Generally, you must file the return by the due date (including any extensions). However, if you timely filed your return for the year without making the choice, you can still make the choice by filing an amended return within 6 months of the due date of the return (excluding extensions). For more information, see the instructions for Part VI of Form 4562.

Once you make the choice to amortize start-up or organizational costs, you cannot revoke it.

Corporations and partnerships. If your business is organized as a corporation or partnership, only your corporation or partnership can choose to amortize its start-up or organizational costs. A shareholder or partner cannot make this choice. You, as shareholder or partner, cannot amortize any costs you incur in setting up your corporation or partnership. The corporation or partnership can amortize these costs.

TaxTip: You, as an individual, can choose to amortize costs you incur to investigate an interest in an existing partnership. These costs qualify as business start-up costs if you acquire the partnership interest.

Start-up costs. If you choose to amortize your start-up costs, complete Part VI of Form 4562 and prepare a separate statement that contains the following information.

  • A description of the business to which the start-up costs relate.
  • A description of each start-up cost incurred.
  • The month your active business began (or was acquired).
  • The number of months in your amortization period (not less than 60).

Filing the statement early. You can choose to amortize your start-up costs by filing the statement with a return for any tax year before the year your active business begins. If you file the statement early, the choice becomes effective in the month of the tax year your active business begins.

Revised statement. You can file a revised statement to include any start-up costs not included in your original statement. However, you cannot include on the revised statement any cost you previously treated on your return as a cost other than a start-up cost. You can file the revised statement with a return filed after the return on which you chose to amortize your start-up costs.

Organizational costs. If you choose to amortize your corporation's or partnership's organizational costs, complete Part VI of Form 4562 and prepare a separate statement that contains the following information.

  • A description of each cost.
  • The amount of each cost.
  • The date each cost was incurred.
  • The month your corporation or partnership began active business (or acquired the business).
  • The number of months in your amortization period (not less than 60).

Partnerships.
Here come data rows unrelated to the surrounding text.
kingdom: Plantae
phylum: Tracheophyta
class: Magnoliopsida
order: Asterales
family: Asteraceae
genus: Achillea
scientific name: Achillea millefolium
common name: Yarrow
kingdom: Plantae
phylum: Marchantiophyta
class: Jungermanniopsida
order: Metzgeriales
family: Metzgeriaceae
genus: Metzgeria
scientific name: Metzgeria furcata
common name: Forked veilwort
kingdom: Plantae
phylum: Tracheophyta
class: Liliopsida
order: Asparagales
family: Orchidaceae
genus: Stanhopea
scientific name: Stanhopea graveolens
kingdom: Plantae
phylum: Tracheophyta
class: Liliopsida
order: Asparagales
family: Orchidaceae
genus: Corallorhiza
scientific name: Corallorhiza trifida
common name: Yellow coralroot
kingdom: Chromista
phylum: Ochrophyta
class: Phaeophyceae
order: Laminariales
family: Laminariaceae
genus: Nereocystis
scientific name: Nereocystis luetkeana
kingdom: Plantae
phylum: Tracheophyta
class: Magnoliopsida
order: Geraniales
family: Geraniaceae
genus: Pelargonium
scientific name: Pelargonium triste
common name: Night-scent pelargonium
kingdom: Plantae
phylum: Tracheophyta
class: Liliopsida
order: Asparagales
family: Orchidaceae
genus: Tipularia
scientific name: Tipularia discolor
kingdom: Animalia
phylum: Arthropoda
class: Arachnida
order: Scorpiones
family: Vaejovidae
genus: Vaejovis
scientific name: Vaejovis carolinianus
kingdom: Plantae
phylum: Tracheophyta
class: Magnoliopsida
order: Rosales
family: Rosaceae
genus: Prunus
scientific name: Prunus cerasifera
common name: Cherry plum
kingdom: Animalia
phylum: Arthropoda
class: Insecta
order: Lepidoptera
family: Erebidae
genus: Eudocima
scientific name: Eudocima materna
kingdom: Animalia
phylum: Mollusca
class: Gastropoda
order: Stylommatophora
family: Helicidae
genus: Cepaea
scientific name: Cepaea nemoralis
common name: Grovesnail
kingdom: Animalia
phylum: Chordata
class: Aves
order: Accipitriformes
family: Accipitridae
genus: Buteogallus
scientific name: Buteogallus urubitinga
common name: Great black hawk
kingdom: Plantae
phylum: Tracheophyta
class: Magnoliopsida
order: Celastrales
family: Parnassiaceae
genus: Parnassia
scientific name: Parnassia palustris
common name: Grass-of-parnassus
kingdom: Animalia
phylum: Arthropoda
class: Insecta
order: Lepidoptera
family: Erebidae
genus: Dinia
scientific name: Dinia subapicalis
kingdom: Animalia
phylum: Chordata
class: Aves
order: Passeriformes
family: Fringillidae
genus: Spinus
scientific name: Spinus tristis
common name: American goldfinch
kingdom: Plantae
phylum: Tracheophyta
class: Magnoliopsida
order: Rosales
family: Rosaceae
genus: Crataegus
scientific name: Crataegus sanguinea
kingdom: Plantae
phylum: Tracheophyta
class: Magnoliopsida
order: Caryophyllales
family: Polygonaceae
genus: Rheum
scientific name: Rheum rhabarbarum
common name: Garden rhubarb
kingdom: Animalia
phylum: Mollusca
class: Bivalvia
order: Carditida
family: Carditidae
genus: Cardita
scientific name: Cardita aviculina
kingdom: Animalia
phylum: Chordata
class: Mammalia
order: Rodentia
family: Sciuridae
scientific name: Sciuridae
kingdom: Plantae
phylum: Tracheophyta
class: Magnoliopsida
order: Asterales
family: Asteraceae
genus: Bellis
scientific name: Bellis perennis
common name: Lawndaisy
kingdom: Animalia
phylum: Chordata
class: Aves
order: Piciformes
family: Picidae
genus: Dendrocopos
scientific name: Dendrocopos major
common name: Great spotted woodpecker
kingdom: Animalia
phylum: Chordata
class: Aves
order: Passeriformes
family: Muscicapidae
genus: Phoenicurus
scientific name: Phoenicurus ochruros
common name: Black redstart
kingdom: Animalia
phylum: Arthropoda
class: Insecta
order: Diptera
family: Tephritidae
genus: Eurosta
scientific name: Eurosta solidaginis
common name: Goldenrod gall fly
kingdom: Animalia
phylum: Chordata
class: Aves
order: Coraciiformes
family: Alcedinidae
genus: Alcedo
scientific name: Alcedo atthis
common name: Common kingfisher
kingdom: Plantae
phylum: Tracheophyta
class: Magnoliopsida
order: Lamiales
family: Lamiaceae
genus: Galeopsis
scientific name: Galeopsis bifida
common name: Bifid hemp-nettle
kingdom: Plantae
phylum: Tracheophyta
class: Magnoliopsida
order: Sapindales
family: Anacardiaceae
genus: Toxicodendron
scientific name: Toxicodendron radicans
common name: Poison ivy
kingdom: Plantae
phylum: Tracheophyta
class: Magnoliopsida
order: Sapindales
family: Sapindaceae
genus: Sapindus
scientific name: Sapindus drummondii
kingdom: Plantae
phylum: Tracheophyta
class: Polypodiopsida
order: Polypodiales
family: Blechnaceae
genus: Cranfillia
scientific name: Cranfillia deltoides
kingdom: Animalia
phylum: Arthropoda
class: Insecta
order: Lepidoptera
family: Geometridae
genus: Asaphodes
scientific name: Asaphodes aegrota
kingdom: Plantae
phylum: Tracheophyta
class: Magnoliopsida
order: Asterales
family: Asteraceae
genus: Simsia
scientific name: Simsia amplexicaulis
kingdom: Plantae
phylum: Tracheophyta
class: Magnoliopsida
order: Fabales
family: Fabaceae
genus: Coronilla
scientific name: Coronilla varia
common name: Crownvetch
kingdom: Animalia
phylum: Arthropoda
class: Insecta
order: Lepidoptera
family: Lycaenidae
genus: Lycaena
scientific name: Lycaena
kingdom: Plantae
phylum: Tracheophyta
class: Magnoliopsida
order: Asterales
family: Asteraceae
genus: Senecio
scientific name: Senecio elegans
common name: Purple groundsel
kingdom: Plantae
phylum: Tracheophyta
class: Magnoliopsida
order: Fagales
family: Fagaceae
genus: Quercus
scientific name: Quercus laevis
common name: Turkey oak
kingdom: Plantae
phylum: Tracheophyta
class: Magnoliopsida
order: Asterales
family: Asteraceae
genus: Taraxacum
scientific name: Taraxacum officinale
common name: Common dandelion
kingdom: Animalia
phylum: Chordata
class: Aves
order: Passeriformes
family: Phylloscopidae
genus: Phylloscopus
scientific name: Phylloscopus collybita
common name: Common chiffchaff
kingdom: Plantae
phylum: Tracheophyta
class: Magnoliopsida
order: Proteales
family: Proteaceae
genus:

The statement prepared for a cash basis partnership must also indicate the amount paid before the end of the year for each cost.

TaxTip: You do not need to separately list any partnership organizational cost that is less than $10. Instead, you can list the total amount of these costs with the dates the first and last costs were incurred.

After a partnership makes the choice to amortize organizational costs, it can file an amended return to include additional organizational costs not included in the partnership's original return and statement.